Text data extracted from pages
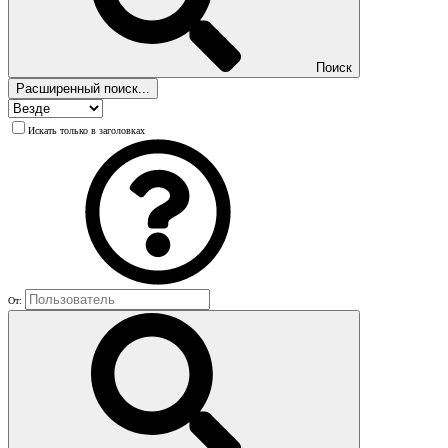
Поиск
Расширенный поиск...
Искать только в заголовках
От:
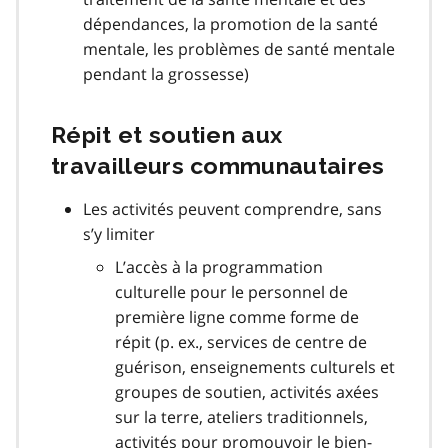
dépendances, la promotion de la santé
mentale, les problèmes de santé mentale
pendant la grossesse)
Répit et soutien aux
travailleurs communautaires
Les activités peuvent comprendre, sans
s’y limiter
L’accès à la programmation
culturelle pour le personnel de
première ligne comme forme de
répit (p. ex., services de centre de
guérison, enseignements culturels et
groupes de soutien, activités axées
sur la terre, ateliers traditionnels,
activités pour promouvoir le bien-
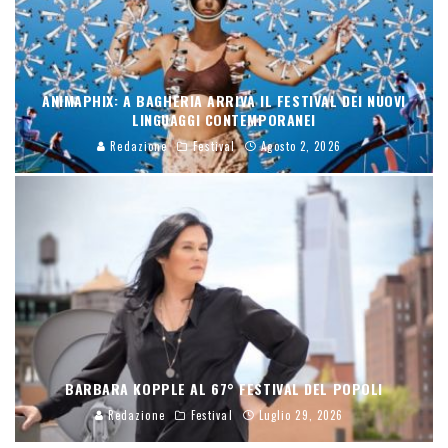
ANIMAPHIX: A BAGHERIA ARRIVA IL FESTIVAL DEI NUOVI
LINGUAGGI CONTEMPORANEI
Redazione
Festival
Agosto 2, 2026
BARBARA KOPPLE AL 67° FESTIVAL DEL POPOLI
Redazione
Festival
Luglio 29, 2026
--
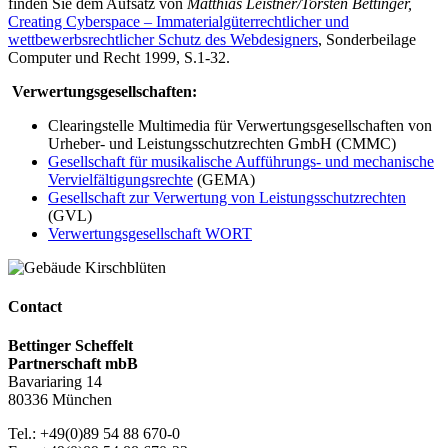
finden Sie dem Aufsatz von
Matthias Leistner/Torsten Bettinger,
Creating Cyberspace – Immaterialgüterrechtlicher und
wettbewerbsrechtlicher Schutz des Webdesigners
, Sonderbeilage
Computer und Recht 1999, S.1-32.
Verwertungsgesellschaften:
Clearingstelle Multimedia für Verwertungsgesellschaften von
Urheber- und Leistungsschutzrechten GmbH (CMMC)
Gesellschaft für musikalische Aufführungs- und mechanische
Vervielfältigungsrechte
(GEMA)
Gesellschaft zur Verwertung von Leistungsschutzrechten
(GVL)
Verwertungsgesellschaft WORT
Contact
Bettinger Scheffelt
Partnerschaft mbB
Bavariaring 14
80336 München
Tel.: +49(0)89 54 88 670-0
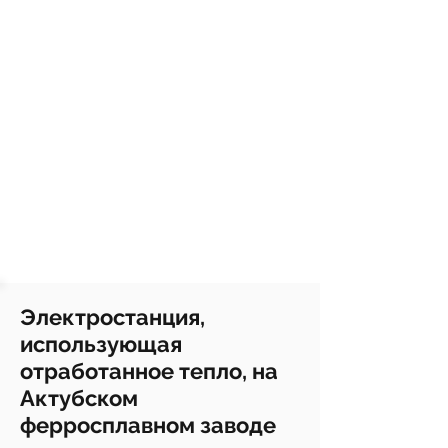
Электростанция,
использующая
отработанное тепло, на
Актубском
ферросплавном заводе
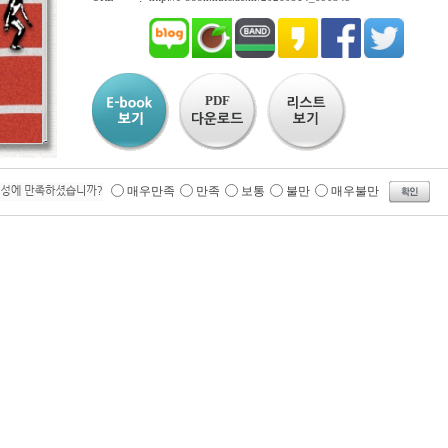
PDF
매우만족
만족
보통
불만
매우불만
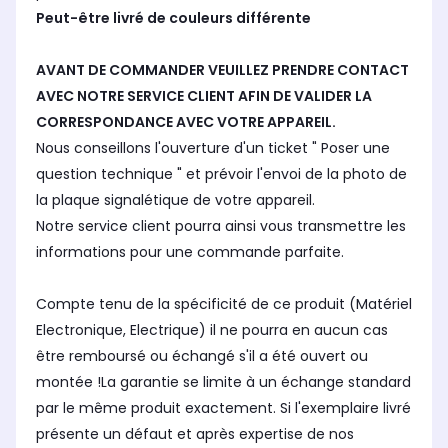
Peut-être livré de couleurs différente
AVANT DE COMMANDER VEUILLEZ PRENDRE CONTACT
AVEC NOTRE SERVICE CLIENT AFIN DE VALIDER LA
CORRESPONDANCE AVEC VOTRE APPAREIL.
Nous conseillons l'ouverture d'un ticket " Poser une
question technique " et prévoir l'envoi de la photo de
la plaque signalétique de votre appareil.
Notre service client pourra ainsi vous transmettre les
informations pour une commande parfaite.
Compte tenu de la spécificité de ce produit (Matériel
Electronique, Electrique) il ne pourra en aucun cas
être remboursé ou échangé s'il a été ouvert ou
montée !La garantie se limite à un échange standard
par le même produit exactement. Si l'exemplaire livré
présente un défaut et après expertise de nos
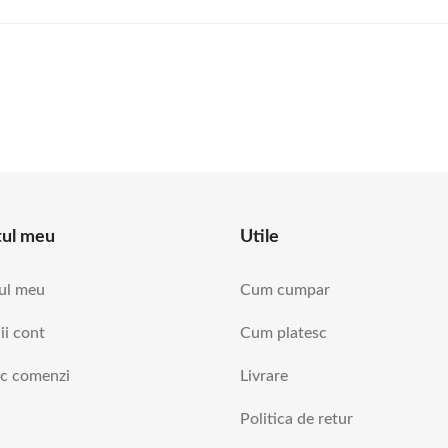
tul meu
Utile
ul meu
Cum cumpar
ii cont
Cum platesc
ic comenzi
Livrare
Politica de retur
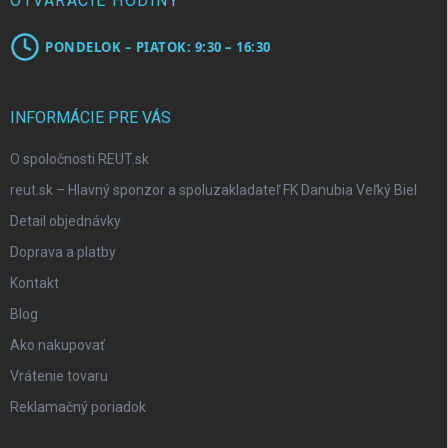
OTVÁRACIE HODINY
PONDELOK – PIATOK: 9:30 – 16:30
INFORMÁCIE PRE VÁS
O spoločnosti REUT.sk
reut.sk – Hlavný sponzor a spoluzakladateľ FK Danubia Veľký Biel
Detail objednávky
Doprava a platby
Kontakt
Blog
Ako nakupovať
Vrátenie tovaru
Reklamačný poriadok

_Required work:_ Transcribe the lines in the records above, from the line with "dépendances, la promotion de la santé" up to and including the line with "activités pour promouvoir", keeping every word and line break unchanged.

_Your solution:_
dépendances, la promotion de la santé
mentale, les problèmes de santé mentale
pendant la grossesse)
Répit et soutien aux
travailleurs communautaires
Les activités peuvent comprendre, sans
s’y limiter
L’accès à la programmation
culturelle pour le personnel de
première ligne comme forme de
répit (p. ex., services de centre de
guérison, enseignements culturels et
groupes de soutien, activités axées
sur la terre, ateliers traditionnels,
activités pour promouvoir le bien-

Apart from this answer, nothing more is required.